SIU - Significant Industrial User. An indirect discharger that is the focus of control efforts under
the national pretreatment program. This includes all indirect dischargers subject to national
categorical pretreatment standards, and all other indirect dischargers that contribute 25,000
gallons per day or more of process wastewater, or which make up five percent or more of the
hydraulic or organic loading to the POTW, subject to certain exceptions.

Sludge - The accumulated solids separated from liquids during processing (treatment).

Surface Waters - Waters of the United States including, but not limited to, oceans and all
interstate and intrastate lakes, rivers, streams, creeks, mudflats,  sand flats, wetlands, sloughs,
prairie potholes, wet meadows, playa lakes, and natural ponds.

TCLP - Toxicity Characteristic Leaching Procedure. See 40 CFR 261.24.

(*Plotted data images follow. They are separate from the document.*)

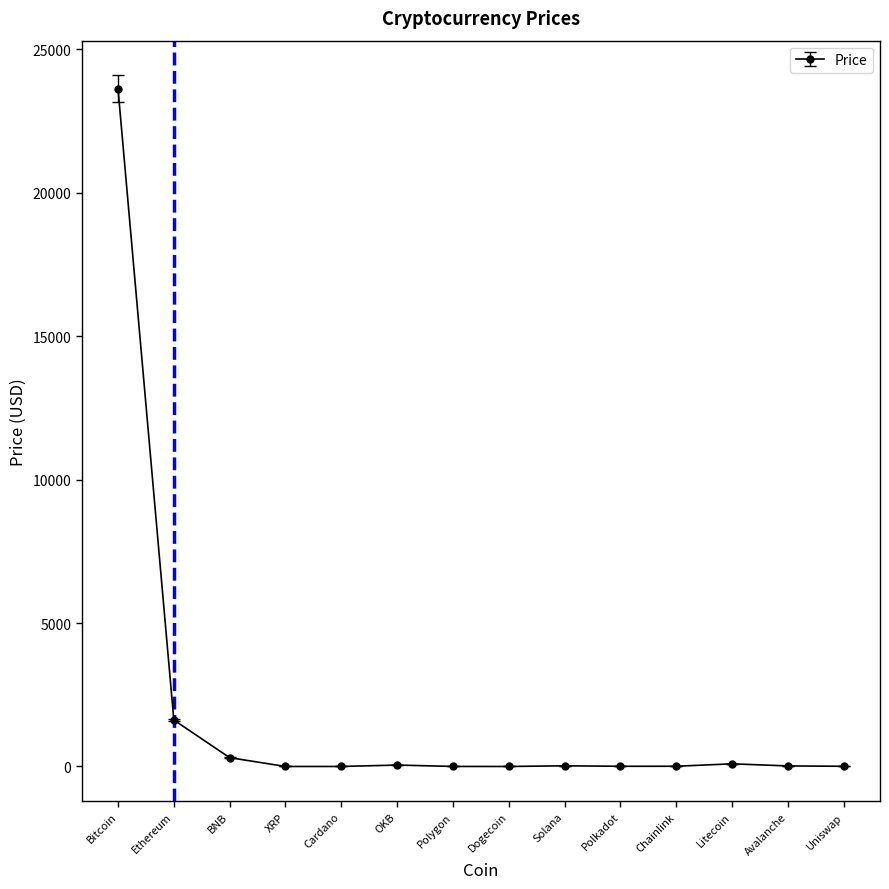

What is the greatest value displayed?

23618.8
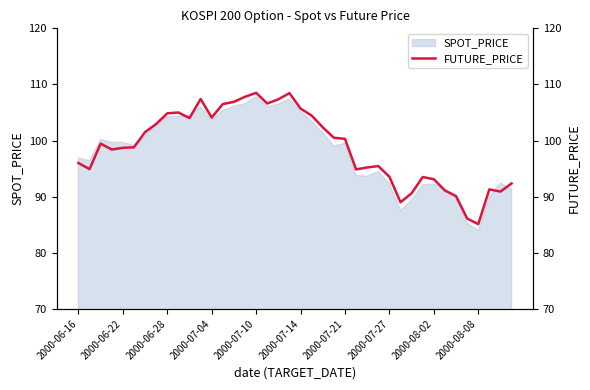

Is it true that SPOT_PRICE equals 107.8 at 2000-07-10?

True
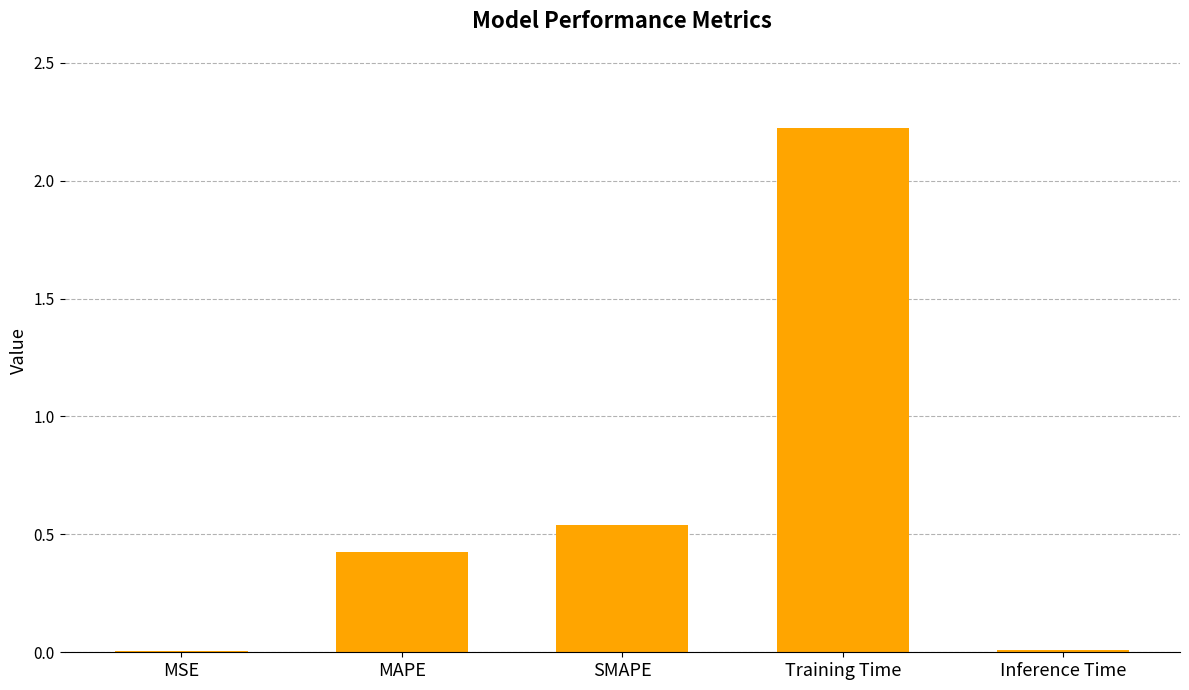

What is the change in value from MAPE to Training Time?

+1.8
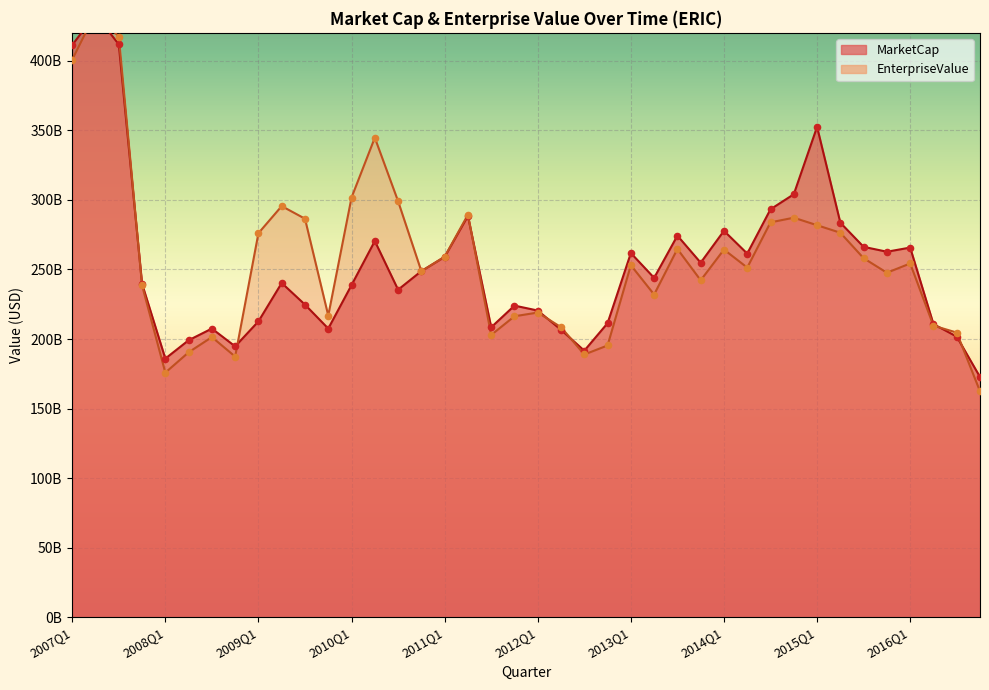

Which series reaches the minimum Y coordinate?

EnterpriseValue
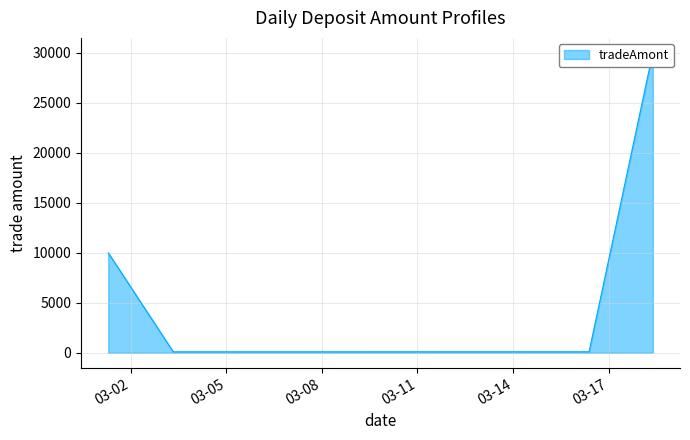

List the labels in order of value, smallest first.

2016-03-03 08:00:00, 2016-03-05 08:18:00, 2016-03-04 08:16:00, 2016-03-12 08:19:00, 2016-03-15 09:18:00, 2016-03-16 09:18:00, 2016-03-01 07:00:00, 2016-03-18 09:18:00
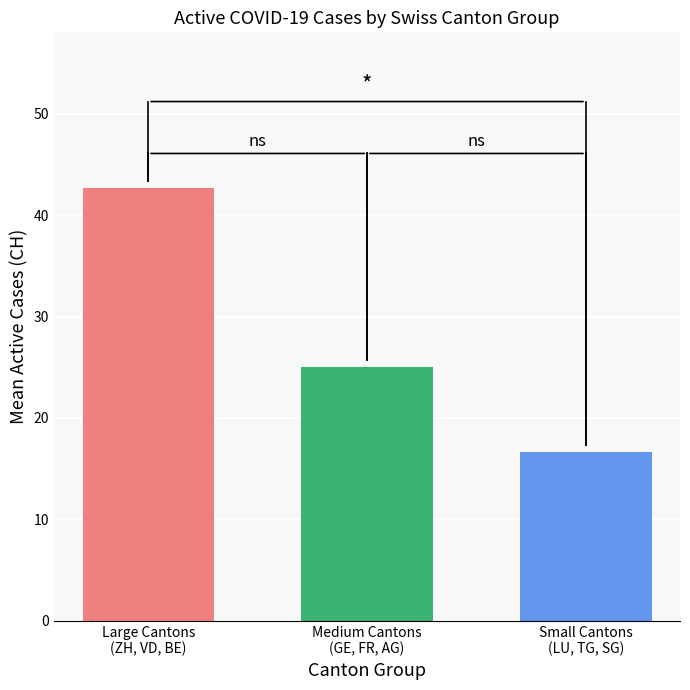

What is the minimum value shown in the chart?

16.7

TRI - Toxics Release Inventory.

TWF - Toxic Weighting Factor. A factor developed for various pollutants using a combination
of toxicity data on human health and aquatic life. EPA  uses toxic weighting factors in
determining the amount of toxicity that a pollutant may exert on human health and aquatic life
relative to other pollutants.

TWPE - Toxic Weighted Pound-Equivalent. Pound of pollutant adjusted for relative toxicity;
determined by multiplying the pound of pollutant by the TWF.

Wastewater - For this document, water emanating from dental facility.